The "assembly" is just a reference to machine instructions, a.k.a "assembly language".
Minified javascript, on the other hand, is made with the express purpose of obfuscation and as well, minimize load times, but mainly obfuscation in practice.
That's to say, you don't need webassembly to make it hard to reverse engineer. At least webassembly is a standard.
First, there were machine instruction, then people invented handy mnemonics for those and called "assembly language". Then there was C, then C++ (let's skip the basic, pascal, etc) and those weren't meant to be hard to analyze, they were and still are meant to be close to the machine, to be fast. Webassembly has similar goals. They can be relatively easily decompiled, just as much as webassembly I'm sure, unless they are purposefully obfuscated.
Just like native machine code and javascript, it can be decompiled/reverse engineered, and also obfuscated, but that's not its goal, not as stated nor in practice.
You went a bit too far back, I was talking about compiled languages intended for the web.

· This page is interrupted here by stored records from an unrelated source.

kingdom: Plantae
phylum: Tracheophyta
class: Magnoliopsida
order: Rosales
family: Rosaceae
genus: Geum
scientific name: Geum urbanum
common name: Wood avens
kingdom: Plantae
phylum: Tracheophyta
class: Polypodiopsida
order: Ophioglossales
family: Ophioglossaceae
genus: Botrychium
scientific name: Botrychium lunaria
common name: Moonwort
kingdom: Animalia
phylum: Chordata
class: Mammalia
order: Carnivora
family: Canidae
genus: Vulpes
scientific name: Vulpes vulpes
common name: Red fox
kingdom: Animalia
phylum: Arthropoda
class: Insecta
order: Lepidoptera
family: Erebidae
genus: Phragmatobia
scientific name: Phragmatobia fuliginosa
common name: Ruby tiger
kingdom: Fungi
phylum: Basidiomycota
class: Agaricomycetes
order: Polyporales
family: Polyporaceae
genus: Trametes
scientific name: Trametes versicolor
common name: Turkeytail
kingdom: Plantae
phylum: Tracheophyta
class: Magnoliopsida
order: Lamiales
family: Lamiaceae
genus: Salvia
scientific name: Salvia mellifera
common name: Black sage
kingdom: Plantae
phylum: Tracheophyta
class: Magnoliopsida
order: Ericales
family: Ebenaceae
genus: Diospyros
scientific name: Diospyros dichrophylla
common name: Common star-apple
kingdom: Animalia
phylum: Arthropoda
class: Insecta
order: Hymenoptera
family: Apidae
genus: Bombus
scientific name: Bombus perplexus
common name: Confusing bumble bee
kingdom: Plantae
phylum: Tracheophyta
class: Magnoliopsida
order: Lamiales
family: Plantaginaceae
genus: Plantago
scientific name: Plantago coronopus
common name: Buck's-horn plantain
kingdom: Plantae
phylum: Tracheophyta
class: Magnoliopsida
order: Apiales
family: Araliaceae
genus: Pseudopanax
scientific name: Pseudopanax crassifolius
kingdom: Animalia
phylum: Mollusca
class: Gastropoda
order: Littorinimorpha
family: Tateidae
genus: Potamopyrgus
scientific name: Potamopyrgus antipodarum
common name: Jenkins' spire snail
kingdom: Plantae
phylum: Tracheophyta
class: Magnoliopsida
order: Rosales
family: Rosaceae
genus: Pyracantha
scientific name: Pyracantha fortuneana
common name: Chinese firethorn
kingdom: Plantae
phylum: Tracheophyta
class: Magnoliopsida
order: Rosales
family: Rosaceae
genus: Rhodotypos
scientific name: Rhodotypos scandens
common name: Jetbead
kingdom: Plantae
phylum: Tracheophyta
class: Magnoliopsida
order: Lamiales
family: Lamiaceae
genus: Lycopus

There is nothing easy sbout decompiling native code, even before we start with jumps into the middle of instructions and polymorphic code. Reverse engineering obfuscated JavaScript is orders of magnitude easier than that, and most minified JavaScript isn't even obfuscated.
The only saving grace for Webassembly is that it requires keeping stuff in blocks, with if, then, else, etc. reasonably delimited, and (I think) it doesn't allow too many shenanigans with indirect calls. But stuff like
br_table
, doesn't make me particularly eager to tackle decoding what someone meant.